— START —
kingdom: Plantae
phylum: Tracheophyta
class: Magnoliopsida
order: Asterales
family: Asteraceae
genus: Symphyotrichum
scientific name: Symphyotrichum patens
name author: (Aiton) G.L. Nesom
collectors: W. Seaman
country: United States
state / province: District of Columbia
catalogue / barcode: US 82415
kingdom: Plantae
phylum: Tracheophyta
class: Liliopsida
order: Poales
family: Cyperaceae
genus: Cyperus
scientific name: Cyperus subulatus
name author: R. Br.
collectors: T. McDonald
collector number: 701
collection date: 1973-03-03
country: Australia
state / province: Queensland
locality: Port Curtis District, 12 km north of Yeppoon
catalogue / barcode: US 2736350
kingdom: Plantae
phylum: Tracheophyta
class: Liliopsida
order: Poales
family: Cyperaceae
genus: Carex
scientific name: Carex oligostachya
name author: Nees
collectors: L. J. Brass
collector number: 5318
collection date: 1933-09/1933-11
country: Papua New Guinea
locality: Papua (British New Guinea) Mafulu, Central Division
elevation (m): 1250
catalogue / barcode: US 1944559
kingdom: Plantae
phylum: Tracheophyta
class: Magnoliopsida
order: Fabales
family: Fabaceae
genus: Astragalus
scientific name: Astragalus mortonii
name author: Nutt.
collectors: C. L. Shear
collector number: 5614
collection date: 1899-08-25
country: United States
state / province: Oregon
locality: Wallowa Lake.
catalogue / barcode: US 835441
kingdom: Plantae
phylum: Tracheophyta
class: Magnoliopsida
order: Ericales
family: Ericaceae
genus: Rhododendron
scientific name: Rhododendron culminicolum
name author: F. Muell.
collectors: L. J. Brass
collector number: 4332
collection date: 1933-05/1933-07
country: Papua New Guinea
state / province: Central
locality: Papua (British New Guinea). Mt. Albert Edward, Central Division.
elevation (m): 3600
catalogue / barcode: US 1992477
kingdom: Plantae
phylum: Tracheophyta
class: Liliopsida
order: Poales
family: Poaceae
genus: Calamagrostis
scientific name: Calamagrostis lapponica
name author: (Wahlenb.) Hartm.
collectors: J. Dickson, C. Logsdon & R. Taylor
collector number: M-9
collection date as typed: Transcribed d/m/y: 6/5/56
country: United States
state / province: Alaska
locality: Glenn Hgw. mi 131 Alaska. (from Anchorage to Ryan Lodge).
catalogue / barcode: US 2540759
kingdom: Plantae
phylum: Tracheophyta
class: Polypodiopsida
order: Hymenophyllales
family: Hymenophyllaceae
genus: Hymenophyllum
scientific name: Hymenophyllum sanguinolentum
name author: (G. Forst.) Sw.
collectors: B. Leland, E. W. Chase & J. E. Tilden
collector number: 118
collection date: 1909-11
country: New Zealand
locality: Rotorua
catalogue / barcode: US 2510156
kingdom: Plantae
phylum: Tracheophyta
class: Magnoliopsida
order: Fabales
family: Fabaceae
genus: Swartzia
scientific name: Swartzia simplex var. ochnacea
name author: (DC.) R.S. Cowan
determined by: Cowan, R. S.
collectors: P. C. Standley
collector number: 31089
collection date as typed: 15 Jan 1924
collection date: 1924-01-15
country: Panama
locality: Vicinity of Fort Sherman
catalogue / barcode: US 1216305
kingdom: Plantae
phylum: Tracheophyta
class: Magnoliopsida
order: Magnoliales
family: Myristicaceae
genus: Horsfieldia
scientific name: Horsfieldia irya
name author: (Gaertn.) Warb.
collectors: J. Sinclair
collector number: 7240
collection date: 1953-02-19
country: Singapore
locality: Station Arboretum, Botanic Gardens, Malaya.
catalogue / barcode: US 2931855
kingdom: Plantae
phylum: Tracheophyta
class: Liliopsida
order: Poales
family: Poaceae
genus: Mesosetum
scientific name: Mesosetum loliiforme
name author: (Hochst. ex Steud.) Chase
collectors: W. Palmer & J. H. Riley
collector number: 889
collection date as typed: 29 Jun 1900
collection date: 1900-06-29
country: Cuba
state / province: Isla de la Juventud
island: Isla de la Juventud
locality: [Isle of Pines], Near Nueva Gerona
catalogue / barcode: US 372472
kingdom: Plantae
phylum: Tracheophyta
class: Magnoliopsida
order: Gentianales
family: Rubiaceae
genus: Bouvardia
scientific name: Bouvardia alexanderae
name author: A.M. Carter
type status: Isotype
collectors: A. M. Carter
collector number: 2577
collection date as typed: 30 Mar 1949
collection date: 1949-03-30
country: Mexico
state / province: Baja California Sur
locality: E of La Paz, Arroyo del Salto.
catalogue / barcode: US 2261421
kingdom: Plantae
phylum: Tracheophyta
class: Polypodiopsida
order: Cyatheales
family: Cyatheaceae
— END —
## What the task asks
Rewrite the entries above with "collectors" changed to "collected by" wherever it occurs, keeping every other line the same.

## Task solution
kingdom: Plantae
phylum: Tracheophyta
class: Magnoliopsida
order: Asterales
family: Asteraceae
genus: Symphyotrichum
scientific name: Symphyotrichum patens
name author: (Aiton) G.L. Nesom
collected by: W. Seaman
country: United States
state / province: District of Columbia
catalogue / barcode: US 82415
kingdom: Plantae
phylum: Tracheophyta
class: Liliopsida
order: Poales
family: Cyperaceae
genus: Cyperus
scientific name: Cyperus subulatus
name author: R. Br.
collected by: T. McDonald
collector number: 701
collection date: 1973-03-03
country: Australia
state / province: Queensland
locality: Port Curtis District, 12 km north of Yeppoon
catalogue / barcode: US 2736350
kingdom: Plantae
phylum: Tracheophyta
class: Liliopsida
order: Poales
family: Cyperaceae
genus: Carex
scientific name: Carex oligostachya
name author: Nees
collected by: L. J. Brass
collector number: 5318
collection date: 1933-09/1933-11
country: Papua New Guinea
locality: Papua (British New Guinea) Mafulu, Central Division
elevation (m): 1250
catalogue / barcode: US 1944559
kingdom: Plantae
phylum: Tracheophyta
class: Magnoliopsida
order: Fabales
family: Fabaceae
genus: Astragalus
scientific name: Astragalus mortonii
name author: Nutt.
collected by: C. L. Shear
collector number: 5614
collection date: 1899-08-25
country: United States
state / province: Oregon
locality: Wallowa Lake.
catalogue / barcode: US 835441
kingdom: Plantae
phylum: Tracheophyta
class: Magnoliopsida
order: Ericales
family: Ericaceae
genus: Rhododendron
scientific name: Rhododendron culminicolum
name author: F. Muell.
collected by: L. J. Brass
collector number: 4332
collection date: 1933-05/1933-07
country: Papua New Guinea
state / province: Central
locality: Papua (British New Guinea). Mt. Albert Edward, Central Division.
elevation (m): 3600
catalogue / barcode: US 1992477
kingdom: Plantae
phylum: Tracheophyta
class: Liliopsida
order: Poales
family: Poaceae
genus: Calamagrostis
scientific name: Calamagrostis lapponica
name author: (Wahlenb.) Hartm.
collected by: J. Dickson, C. Logsdon & R. Taylor
collector number: M-9
collection date as typed: Transcribed d/m/y: 6/5/56
country: United States
state / province: Alaska
locality: Glenn Hgw. mi 131 Alaska. (from Anchorage to Ryan Lodge).
catalogue / barcode: US 2540759
kingdom: Plantae
phylum: Tracheophyta
class: Polypodiopsida
order: Hymenophyllales
family: Hymenophyllaceae
genus: Hymenophyllum
scientific name: Hymenophyllum sanguinolentum
name author: (G. Forst.) Sw.
collected by: B. Leland, E. W. Chase & J. E. Tilden
collector number: 118
collection date: 1909-11
country: New Zealand
locality: Rotorua
catalogue / barcode: US 2510156
kingdom: Plantae
phylum: Tracheophyta
class: Magnoliopsida
order: Fabales
family: Fabaceae
genus: Swartzia
scientific name: Swartzia simplex var. ochnacea
name author: (DC.) R.S. Cowan
determined by: Cowan, R. S.
collected by: P. C. Standley
collector number: 31089
collection date as typed: 15 Jan 1924
collection date: 1924-01-15
country: Panama
locality: Vicinity of Fort Sherman
catalogue / barcode: US 1216305
kingdom: Plantae
phylum: Tracheophyta
class: Magnoliopsida
order: Magnoliales
family: Myristicaceae
genus: Horsfieldia
scientific name: Horsfieldia irya
name author: (Gaertn.) Warb.
collected by: J. Sinclair
collector number: 7240
collection date: 1953-02-19
country: Singapore
locality: Station Arboretum, Botanic Gardens, Malaya.
catalogue / barcode: US 2931855
kingdom: Plantae
phylum: Tracheophyta
class: Liliopsida
order: Poales
family: Poaceae
genus: Mesosetum
scientific name: Mesosetum loliiforme
name author: (Hochst. ex Steud.) Chase
collected by: W. Palmer & J. H. Riley
collector number: 889
collection date as typed: 29 Jun 1900
collection date: 1900-06-29
country: Cuba
state / province: Isla de la Juventud
island: Isla de la Juventud
locality: [Isle of Pines], Near Nueva Gerona
catalogue / barcode: US 372472
kingdom: Plantae
phylum: Tracheophyta
class: Magnoliopsida
order: Gentianales
family: Rubiaceae
genus: Bouvardia
scientific name: Bouvardia alexanderae
name author: A.M. Carter
type status: Isotype
collected by: A. M. Carter
collector number: 2577
collection date as typed: 30 Mar 1949
collection date: 1949-03-30
country: Mexico
state / province: Baja California Sur
locality: E of La Paz, Arroyo del Salto.
catalogue / barcode: US 2261421
kingdom: Plantae
phylum: Tracheophyta
class: Polypodiopsida
order: Cyatheales
family: Cyatheaceae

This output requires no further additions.